3. What legal test must be met for ACV listing?


To be listed, land must satisfy all elements of the statutory test. The key requirement is that there must be:


An actual current use of the land that is not ancillary and which furthers the social wellbeing or social interests of the local community.


This means:


  • Actual: happening now, not planned or aspirational ideas about the future; Current not historic or occasional

  • Non-ancillary: not secondary or incidental to another main use (such as farming or grouse moor management)

  • Local community use: not general tourism or wider national interest


If any of these elements is not met, the nomination must fail.


4. Why have large moorland ACV nominations failed?


Recent decisions confirm several important principles relevant to moorland:


(a) Access rights do not equal qualifying 'use' 


Much of our uplands are already subject to access rights under the Countryside and Rights of Way Act 2000. Exercising a statutory right of access (walking, recreation) does not mean the land's primary purpose is recreation. Councils have accepted that where access already exists by law, there is no need for ACV protection.


(b) Recreation must be the main land use 


Walking or enjoyment of scenery is often treated as ancillary to:


  • farming

  • sporting management

  • conservation management

  • or other productive uses


Popularity alone does not make recreation the dominant use.


(c) Scale matters


ACVs apply to the whole nominated area. It is extremely difficult for any applicant to show 'actual current non-ancillary use' across thousands of acres of working land.


(d) Future intentions are irrelevant 


Statements about future access, restoration, or changes in land management are legally irrelevant. ACVs protect existing use, not proposed use.


5. Why does this matter to moorland owners and managers?


Some recent ACV nominations have been promoted as part of:


  • campaigns to change land management

  • opposition to lawful sporting activity

  • or broader land reform objectives


Recent decisions confirm that:


  • ACVs cannot lawfully be used for these purposes

  • councils are entitled to apply the test conservatively

  • and working moorland has strong legal protection where evidence is properly presented


6. What members should do if they receive an ACV nomination


If land you own or manage is nominated:


Step 1: Do not ignore it 


You will be consulted by the local authority. Early, factual engagement is important.

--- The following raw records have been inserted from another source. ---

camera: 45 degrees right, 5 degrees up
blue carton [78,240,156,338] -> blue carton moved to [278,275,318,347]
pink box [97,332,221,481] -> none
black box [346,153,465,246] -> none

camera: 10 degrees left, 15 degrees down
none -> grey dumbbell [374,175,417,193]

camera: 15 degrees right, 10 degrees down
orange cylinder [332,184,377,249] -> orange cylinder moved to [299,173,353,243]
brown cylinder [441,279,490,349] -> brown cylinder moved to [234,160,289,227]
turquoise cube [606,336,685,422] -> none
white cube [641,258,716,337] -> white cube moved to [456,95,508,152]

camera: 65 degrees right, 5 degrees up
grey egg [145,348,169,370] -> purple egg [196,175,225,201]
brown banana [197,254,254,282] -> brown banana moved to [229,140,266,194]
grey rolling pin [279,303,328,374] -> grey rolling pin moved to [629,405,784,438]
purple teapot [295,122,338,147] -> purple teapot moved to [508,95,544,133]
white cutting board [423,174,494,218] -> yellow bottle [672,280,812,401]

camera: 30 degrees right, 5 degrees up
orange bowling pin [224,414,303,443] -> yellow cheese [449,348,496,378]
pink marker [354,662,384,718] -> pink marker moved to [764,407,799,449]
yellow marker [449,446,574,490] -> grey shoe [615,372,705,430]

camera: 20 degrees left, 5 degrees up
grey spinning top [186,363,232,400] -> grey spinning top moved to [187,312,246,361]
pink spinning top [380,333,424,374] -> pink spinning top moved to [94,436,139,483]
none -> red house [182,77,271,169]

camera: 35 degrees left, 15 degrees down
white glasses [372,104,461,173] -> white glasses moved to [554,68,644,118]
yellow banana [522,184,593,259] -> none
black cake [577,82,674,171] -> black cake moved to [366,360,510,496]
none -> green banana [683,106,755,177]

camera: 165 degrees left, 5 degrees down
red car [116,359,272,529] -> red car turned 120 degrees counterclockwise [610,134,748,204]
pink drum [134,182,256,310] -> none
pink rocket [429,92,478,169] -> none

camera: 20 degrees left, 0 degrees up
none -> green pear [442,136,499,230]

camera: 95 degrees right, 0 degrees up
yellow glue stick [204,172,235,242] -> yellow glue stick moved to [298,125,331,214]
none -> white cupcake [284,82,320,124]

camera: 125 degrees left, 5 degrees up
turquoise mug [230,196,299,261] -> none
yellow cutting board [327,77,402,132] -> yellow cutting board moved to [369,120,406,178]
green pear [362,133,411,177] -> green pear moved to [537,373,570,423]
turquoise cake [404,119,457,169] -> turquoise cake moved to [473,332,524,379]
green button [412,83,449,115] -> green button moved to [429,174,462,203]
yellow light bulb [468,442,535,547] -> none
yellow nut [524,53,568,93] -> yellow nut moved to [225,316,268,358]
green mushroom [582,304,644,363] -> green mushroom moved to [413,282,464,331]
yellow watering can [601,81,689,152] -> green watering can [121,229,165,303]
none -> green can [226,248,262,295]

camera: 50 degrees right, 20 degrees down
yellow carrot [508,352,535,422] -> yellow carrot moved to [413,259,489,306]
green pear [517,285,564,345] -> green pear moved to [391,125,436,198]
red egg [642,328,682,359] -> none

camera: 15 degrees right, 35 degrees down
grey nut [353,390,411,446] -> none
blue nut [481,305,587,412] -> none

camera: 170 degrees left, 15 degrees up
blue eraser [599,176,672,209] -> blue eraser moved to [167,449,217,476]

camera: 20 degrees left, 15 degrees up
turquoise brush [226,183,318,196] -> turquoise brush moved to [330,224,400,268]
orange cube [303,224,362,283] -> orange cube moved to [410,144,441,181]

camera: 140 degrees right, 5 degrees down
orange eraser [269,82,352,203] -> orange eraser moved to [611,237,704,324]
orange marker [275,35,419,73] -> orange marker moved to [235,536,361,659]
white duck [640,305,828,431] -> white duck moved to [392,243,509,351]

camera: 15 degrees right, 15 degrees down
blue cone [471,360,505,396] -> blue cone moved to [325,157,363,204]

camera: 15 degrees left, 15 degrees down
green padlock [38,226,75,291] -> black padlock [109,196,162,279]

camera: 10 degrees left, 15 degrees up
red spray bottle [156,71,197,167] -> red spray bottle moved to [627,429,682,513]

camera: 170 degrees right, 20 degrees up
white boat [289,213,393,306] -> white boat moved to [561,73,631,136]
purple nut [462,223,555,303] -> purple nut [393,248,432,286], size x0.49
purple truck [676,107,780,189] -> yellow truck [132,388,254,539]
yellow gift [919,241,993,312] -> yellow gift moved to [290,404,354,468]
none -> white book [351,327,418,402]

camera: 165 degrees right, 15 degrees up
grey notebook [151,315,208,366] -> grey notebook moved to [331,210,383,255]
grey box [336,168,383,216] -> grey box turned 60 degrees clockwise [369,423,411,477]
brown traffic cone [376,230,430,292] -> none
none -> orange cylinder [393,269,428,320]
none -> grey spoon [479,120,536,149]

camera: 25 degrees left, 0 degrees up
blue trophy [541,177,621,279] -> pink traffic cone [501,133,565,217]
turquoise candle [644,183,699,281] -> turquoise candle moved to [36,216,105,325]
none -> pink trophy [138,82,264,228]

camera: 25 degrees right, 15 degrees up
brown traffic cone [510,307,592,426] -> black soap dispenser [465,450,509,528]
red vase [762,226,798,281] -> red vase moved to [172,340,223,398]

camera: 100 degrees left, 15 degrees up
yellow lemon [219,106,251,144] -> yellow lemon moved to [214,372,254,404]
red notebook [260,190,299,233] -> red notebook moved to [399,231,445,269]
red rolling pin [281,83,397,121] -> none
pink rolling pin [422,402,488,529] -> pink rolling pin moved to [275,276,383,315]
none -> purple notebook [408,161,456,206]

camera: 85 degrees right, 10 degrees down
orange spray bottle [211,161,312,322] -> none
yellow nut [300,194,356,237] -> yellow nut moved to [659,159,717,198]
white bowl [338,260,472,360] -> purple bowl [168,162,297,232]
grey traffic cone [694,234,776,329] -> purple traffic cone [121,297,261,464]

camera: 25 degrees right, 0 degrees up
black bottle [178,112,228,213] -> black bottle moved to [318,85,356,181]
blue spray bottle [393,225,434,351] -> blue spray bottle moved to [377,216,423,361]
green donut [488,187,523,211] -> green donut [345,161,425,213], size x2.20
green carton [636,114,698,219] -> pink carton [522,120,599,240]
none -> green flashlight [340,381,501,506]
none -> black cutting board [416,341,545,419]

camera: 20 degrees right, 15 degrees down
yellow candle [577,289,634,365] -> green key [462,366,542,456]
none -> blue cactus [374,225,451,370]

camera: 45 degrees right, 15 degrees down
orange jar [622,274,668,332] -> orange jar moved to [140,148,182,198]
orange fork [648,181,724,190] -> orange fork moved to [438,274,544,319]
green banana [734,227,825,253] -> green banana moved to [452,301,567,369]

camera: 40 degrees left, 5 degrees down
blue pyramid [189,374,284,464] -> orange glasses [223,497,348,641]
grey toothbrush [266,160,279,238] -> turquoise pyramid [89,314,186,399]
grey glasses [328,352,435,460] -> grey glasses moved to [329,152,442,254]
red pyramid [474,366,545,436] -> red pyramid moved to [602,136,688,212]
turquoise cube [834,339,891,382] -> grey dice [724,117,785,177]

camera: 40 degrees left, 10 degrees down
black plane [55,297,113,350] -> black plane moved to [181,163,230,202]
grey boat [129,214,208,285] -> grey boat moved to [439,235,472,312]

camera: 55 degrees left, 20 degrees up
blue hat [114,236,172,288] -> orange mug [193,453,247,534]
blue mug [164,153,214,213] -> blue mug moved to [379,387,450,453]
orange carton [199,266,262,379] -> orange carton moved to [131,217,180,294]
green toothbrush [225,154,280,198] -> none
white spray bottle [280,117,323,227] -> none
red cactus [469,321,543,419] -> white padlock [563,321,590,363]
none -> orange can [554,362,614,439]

Step 2: Emphasise the primary land use


Make clear:


  • what the land is managed for

  • what activities require active management

  • what employment, investment, or operations take place. This helps demonstrate that other uses are ancillary, not dominant


Step 3: Address recreation calmly and factually


Acknowledge lawful access where it exists. Explain that access:


  • coexists with land management

  • does not define the land's purpose

  • is incidental rather than organising


Avoid emotive language.


Step 4: Highlight scale and mixed use


Make clear where land is:


  • fenced

  • actively managed

  • subject to operational constraints


Large, mixed-use areas are rarely capable of satisfying the ACV test.


Step 5: Point out where ACV protection is unnecessary


If access already exists in law, explain that ACV designation adds nothing. Councils are entitled to consider whether ACV status would be redundant.


Step 6: Avoid speculation about motives 


Focus on the legal test, not the nominator's campaign objectives. Let the authority draw its own conclusions.


7. Key points for MA members


The current ACV framework:


  • is narrow in scope

  • strongly focused on existing, place-based community use

  • and not suited to working landscapes.


Recent determinations show that when councils apply the law correctly, large-scale moorland ACV nominations are unlikely to succeed. Members should take reassurance from this and respond confidently, factually and proportionately.